PROVIDED RECORDS below:

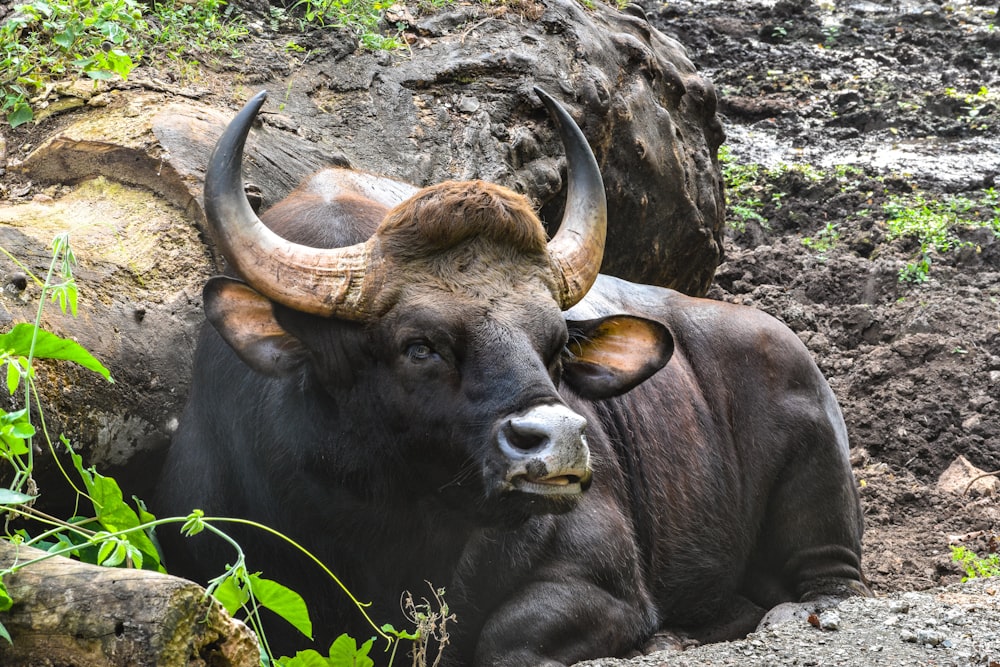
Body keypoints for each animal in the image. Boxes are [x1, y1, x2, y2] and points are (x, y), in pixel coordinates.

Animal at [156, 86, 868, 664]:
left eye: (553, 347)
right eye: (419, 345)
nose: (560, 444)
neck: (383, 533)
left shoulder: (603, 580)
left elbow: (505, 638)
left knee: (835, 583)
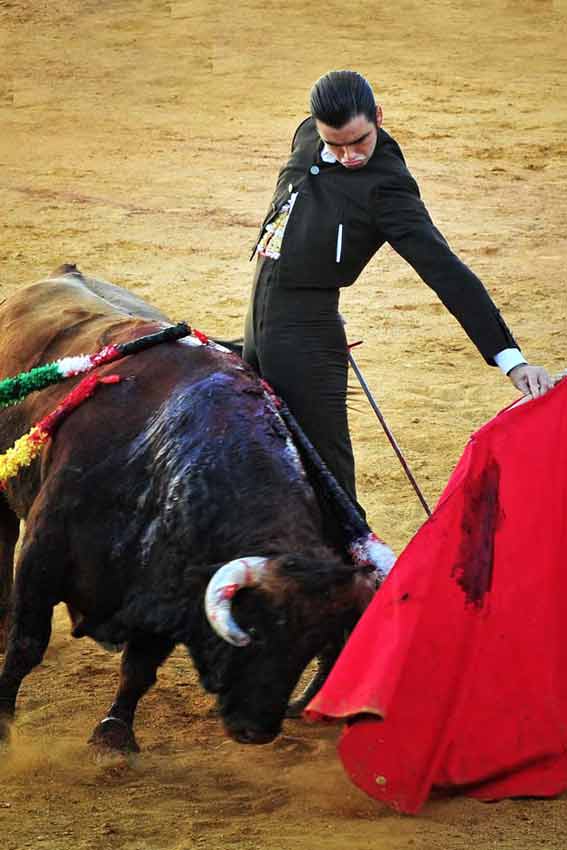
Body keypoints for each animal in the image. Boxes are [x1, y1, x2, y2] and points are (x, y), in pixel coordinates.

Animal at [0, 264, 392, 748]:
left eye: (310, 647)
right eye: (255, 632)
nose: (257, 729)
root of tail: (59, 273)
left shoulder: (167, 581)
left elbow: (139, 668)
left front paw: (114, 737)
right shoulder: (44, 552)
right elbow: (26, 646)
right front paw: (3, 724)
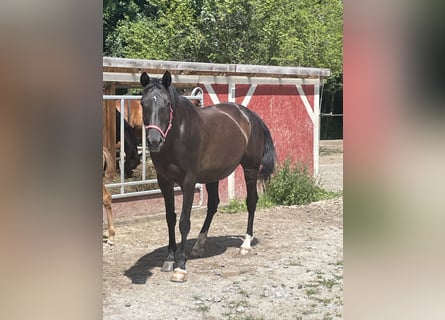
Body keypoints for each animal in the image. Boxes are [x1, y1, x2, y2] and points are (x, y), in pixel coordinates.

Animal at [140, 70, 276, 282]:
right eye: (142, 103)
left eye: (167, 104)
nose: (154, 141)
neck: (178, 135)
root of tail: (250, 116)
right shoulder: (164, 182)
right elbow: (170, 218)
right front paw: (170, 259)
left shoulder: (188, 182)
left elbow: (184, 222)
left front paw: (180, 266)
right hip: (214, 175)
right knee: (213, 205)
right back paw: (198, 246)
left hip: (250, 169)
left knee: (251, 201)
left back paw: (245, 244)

End of PROVIDED RECORDS.

_YOUR ASSIGNMENT_
Everything in the entries above should be written out again exactly, except the images.

_THE ANSWER_
Body keypoints for each animal in the image. Boxes are [x1, y1, x2, y2] and points are (x, y), in pixel coordinates.

Animal at [156, 86, 868, 664]:
left eye: (553, 347)
right eye: (419, 345)
nose: (560, 444)
neck: (383, 533)
left shoulder: (603, 580)
left elbow: (505, 638)
left knee: (835, 583)
Body keypoints for each animal in the image. Boxes are [x1, y1, x2, y2] and points are (x, y), in pixel coordinates.

Animal at [0, 264, 392, 748]:
left eye: (310, 647)
right eye: (255, 632)
nose: (257, 729)
root of tail: (59, 273)
left shoulder: (167, 581)
left elbow: (139, 668)
left front paw: (114, 737)
right shoulder: (44, 552)
right elbow: (26, 646)
right front paw: (3, 724)
Body keypoints for each animal in the image. Boxes are [x1, y1, x2, y2] and points are (x, y), in pixel coordinates.

Animal at [140, 70, 276, 282]:
right eye: (142, 103)
left eye: (167, 104)
nose: (154, 141)
neck: (178, 135)
root of tail: (250, 116)
right shoulder: (164, 182)
right elbow: (170, 218)
right front paw: (170, 259)
left shoulder: (188, 182)
left elbow: (184, 222)
left front paw: (180, 266)
right hip: (214, 175)
right knee: (213, 205)
right back paw: (198, 246)
left hip: (250, 169)
left knee: (251, 201)
left back paw: (245, 244)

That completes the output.